┌────────

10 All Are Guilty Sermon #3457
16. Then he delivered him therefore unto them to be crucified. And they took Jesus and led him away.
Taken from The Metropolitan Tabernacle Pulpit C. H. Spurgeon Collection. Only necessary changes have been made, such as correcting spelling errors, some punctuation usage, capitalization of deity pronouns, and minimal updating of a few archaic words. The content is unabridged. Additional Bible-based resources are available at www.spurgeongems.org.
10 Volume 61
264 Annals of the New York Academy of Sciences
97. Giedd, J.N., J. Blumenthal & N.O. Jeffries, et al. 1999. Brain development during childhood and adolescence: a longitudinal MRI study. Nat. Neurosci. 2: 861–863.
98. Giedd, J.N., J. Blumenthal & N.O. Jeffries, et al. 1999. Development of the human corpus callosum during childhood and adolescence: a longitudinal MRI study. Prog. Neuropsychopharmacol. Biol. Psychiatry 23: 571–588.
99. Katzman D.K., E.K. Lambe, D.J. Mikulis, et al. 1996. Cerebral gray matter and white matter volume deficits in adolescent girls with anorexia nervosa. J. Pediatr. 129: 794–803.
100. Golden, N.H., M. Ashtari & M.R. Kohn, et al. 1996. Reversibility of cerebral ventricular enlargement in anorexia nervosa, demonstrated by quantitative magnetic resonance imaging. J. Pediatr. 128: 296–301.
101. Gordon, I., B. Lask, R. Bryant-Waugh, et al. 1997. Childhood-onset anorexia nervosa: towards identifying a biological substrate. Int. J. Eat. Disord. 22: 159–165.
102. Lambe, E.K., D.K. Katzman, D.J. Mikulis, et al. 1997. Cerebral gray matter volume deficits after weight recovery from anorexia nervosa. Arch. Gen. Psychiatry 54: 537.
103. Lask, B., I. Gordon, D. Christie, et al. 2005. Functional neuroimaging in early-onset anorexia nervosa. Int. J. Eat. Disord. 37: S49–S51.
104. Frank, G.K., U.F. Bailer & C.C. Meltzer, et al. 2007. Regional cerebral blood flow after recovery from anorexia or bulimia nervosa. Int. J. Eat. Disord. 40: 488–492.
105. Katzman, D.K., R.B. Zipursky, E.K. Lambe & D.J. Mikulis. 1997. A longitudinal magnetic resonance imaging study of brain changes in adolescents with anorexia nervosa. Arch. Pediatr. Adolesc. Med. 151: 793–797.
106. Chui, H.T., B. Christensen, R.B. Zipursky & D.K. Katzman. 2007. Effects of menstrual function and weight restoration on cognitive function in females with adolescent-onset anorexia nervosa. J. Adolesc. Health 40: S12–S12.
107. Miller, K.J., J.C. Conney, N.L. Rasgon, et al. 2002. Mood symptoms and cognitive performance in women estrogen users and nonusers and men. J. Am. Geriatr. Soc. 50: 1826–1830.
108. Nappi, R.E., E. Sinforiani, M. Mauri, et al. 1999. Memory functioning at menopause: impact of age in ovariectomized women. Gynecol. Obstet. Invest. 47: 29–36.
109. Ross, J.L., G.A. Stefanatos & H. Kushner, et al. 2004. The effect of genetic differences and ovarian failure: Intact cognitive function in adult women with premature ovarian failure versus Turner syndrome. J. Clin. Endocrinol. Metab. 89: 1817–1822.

└────────

- **THE TASK**: Out of the listing above, reproduce exactly the lines from the one with "104. Frank, G.K., U.F." up to and including the one with "108. Nappi, R.E., E.".

- **REPLY**:
104. Frank, G.K., U.F. Bailer & C.C. Meltzer, et al. 2007. Regional cerebral blood flow after recovery from anorexia or bulimia nervosa. Int. J. Eat. Disord. 40: 488–492.
105. Katzman, D.K., R.B. Zipursky, E.K. Lambe & D.J. Mikulis. 1997. A longitudinal magnetic resonance imaging study of brain changes in adolescents with anorexia nervosa. Arch. Pediatr. Adolesc. Med. 151: 793–797.
106. Chui, H.T., B. Christensen, R.B. Zipursky & D.K. Katzman. 2007. Effects of menstrual function and weight restoration on cognitive function in females with adolescent-onset anorexia nervosa. J. Adolesc. Health 40: S12–S12.
107. Miller, K.J., J.C. Conney, N.L. Rasgon, et al. 2002. Mood symptoms and cognitive performance in women estrogen users and nonusers and men. J. Am. Geriatr. Soc. 50: 1826–1830.
108. Nappi, R.E., E. Sinforiani, M. Mauri, et al. 1999. Memory functioning at menopause: impact of age in ovariectomized women. Gynecol. Obstet. Invest. 47: 29–36.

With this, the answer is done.